BEGIN Source information

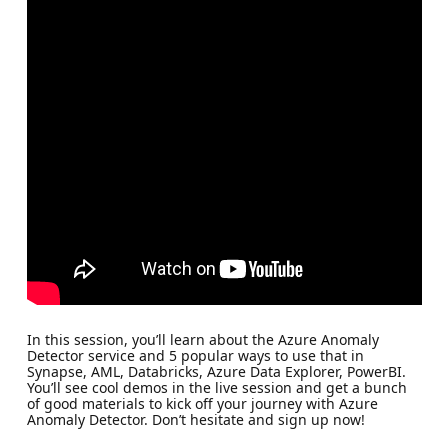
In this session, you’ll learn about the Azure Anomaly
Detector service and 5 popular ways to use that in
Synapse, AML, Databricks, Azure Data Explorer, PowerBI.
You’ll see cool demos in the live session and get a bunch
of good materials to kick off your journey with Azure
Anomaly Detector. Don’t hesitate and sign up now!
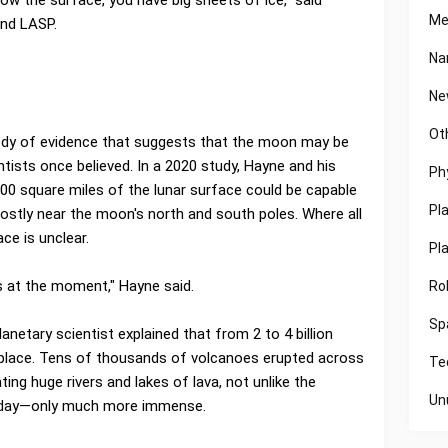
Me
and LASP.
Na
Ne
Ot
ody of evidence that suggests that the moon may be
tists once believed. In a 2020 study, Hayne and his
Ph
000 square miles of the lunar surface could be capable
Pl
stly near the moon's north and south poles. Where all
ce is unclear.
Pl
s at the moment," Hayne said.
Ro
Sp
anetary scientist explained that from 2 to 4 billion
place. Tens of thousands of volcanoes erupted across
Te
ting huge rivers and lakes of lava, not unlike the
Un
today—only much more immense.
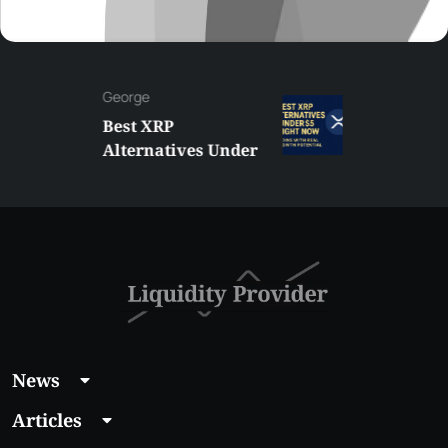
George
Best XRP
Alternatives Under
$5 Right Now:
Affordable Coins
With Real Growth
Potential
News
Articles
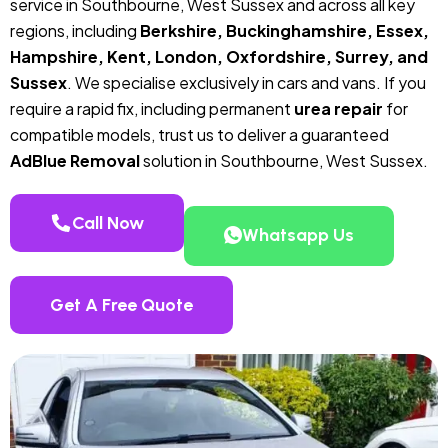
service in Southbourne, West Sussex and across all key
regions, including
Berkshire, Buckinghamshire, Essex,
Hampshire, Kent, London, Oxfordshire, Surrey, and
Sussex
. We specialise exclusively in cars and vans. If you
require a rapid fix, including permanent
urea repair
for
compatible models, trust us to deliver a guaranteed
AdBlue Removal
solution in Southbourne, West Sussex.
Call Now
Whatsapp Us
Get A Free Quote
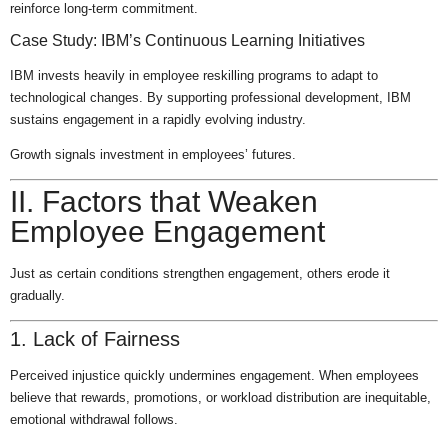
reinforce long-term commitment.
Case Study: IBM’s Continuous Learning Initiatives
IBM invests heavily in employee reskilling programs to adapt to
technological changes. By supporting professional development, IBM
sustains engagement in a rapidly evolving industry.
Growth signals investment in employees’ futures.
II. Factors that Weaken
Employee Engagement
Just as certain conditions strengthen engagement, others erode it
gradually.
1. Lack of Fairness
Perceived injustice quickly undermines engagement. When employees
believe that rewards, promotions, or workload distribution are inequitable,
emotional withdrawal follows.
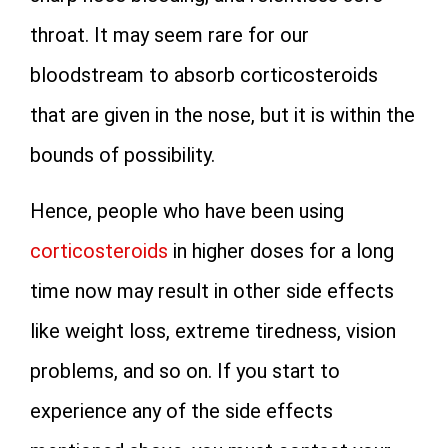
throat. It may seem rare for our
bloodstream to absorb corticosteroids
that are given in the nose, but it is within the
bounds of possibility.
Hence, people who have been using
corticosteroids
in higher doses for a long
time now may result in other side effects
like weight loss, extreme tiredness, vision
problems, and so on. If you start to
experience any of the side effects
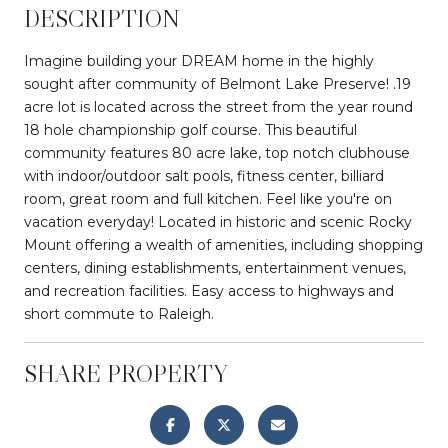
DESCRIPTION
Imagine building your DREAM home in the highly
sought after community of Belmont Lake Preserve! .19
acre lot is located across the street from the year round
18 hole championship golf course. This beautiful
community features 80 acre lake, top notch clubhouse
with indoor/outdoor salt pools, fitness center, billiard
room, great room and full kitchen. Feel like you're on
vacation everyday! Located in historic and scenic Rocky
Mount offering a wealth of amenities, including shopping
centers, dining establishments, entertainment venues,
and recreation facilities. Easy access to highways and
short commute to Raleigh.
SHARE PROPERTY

END Source information

> _What you are asked to do_: Using the data above, return the lines from the one holding "emotional withdrawal follows." through the one holding "acre lot is" exactly, but not the pictures.

> _Response for this exercise_:
emotional withdrawal follows.
throat. It may seem rare for our
bloodstream to absorb corticosteroids
that are given in the nose, but it is within the
bounds of possibility.
Hence, people who have been using
corticosteroids
in higher doses for a long
time now may result in other side effects
like weight loss, extreme tiredness, vision
problems, and so on. If you start to
experience any of the side effects
DESCRIPTION
Imagine building your DREAM home in the highly
sought after community of Belmont Lake Preserve! .19
acre lot is located across the street from the year round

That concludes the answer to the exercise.